Furthering this suggestion that some cognitive damage cannot be reversed, one study showed how deficits are still found in long-term abstaining alcoholics (those who have been sober for a month or more). In real concrete terms, this meant they processed information more slowly, had more difficulty learning new material, as well as showing deficits in abstraction and problem solving. The most commonly reported cognitive deficit experienced by recovering alcoholics was reduced visuospatial activity – in other words, difficulty dealing with objects in a 2D or 3D space. So whilst neurogenesis might mean that some cognitive abilities are restored when people go sober for two weeks or more, some functions are irrevocably damaged.
The same study also explained that other factors – like age, gender, other medical issues, diet, or even the motivation of the person to engage in cognitive measurement tasks – would affect their cognitive performance in sobriety. For example, 50-85% of alcoholics who took part in the study showed the above symptoms of cognitive decline, meaning a possible 15-50% of alcoholics may not show any signs of cognitive impairment once sober. Since this study, research has focused more on specific groups of abstinent alcoholics classed on these various factors, to try and pin down what makes some people particularly vulnerable to chronic cognitive impairment. To take one recent example, one review showed how abstaining women recover more in the cognitive areas of abstraction, but not so much in the area of perceptuomotor ability (such as hand-eye coordination). They also showed an overall slightly lower percentage of cognitive recovery, with 41% of women showing cognitive improvements with abstinence, compared to 46% of men.[4] Thus, the variability in how alcoholics “spring back” cognitively is evidently due to a multitude of factors making one more or less vulnerable to chronic brain damage.
Ultimately, though alcohol causes numerous cognitive deficits through the mechanisms of neurotransmitter inhibition and neurotoxicity, as well as interacting with vitamin B deficiencies, many of these functions can be restored in sobriety over weeks and months. The neuroplasticity to recover from this kind of damage highly varies based on characteristics of the individual, which intersects with gender, age, diet and motivation, amongst other factors. However, despite this optimistic research, there are a number of cognitive areas which are damaged beyond repair in those with severe alcoholism. Much of this damage is concentrated in the frontal lobe, meaning there are chronic impacts on daily functioning and so-called “higher thinking.”
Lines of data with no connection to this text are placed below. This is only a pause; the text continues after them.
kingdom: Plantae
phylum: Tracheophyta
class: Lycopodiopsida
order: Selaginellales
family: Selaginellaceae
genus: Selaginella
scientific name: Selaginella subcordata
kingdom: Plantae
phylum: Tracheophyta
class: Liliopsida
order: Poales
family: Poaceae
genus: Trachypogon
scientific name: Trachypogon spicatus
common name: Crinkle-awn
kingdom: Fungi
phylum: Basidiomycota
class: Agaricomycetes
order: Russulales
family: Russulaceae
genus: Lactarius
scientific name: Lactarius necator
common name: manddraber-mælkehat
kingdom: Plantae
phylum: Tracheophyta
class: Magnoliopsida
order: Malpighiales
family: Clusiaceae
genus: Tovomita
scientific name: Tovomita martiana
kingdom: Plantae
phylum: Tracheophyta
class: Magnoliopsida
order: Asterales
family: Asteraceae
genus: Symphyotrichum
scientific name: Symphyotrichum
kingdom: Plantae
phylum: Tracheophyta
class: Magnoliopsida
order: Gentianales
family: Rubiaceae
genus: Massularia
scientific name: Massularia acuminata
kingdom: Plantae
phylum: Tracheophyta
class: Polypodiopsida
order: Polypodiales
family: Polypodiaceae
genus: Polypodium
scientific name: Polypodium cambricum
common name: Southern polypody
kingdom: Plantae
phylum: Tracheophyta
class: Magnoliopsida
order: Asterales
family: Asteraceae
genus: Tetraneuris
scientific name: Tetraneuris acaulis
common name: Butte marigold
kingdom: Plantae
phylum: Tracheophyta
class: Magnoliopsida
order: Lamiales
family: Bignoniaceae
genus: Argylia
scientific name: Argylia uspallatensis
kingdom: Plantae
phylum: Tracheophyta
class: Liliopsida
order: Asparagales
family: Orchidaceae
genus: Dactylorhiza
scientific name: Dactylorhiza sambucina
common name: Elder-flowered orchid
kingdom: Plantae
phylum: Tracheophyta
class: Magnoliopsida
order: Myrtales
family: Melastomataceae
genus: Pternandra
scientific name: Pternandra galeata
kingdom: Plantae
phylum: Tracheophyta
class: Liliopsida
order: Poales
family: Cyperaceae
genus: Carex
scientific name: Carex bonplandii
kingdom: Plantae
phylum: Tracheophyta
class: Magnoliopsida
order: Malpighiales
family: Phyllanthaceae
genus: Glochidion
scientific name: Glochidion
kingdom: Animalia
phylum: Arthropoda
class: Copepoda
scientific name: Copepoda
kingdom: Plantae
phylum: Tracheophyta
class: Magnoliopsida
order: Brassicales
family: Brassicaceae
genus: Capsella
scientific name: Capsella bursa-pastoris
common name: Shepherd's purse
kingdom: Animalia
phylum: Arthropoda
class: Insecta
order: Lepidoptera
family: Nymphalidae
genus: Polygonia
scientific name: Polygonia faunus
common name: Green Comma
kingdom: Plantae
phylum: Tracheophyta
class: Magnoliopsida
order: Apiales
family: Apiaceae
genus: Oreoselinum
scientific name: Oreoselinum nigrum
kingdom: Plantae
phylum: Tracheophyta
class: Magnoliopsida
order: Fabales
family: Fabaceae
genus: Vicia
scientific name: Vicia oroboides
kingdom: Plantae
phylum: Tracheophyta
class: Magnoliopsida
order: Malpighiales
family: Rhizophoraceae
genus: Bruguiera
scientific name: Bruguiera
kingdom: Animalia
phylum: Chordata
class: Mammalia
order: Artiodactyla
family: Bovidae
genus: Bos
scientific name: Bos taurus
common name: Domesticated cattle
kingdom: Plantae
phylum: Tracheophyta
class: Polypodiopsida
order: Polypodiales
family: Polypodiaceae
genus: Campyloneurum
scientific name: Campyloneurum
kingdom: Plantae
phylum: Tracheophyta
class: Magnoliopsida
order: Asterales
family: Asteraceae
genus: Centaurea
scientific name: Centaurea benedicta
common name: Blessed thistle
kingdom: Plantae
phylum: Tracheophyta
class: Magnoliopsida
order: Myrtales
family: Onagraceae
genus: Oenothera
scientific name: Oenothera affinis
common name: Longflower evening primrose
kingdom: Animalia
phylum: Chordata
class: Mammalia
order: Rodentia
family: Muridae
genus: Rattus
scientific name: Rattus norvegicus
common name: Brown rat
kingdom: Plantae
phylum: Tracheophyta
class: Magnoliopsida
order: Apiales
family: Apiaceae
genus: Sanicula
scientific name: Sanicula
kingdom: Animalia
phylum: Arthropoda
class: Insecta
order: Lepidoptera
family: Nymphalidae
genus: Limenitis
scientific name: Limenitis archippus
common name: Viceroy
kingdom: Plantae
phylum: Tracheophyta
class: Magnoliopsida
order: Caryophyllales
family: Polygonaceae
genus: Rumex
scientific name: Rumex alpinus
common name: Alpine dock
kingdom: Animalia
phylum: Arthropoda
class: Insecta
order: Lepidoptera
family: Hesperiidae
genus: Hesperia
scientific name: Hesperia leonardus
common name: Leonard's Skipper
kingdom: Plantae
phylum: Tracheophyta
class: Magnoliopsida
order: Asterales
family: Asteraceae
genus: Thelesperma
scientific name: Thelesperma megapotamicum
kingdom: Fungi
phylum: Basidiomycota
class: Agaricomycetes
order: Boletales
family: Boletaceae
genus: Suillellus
Check out Part I: The damage of drinking.
References
[1] Evert DL, Oscar-Berman M. (1995) Alcohol-Related Cognitive Impairments: An Overview of How Alcoholism May Affect the Workings of the Brain. Alcohol Health Res World. 19(2):89-96.
[2] Stavro, K., Pelletier, J. & Potvin, S. (2012). Widespread and sustained cognitive deficits in alcoholism: A meta-analysis. Addiction Biology. 18, 203–213.
[3] Nixon K, Crews FT. (2004) Temporally specific burst in cell proliferation increases hippocampal neurogenesis in protracted abstinence from alcohol. Journal of Neuroscience. 24:9714–9722.
[4] Fama R, Le Berre AP, Sullivan EV. (2020) Alcohol's Unique Effects on Cognition in Women: A 2020 (Re)view to Envision Future Research and Treatment. Alcohol Res. 40(2):03.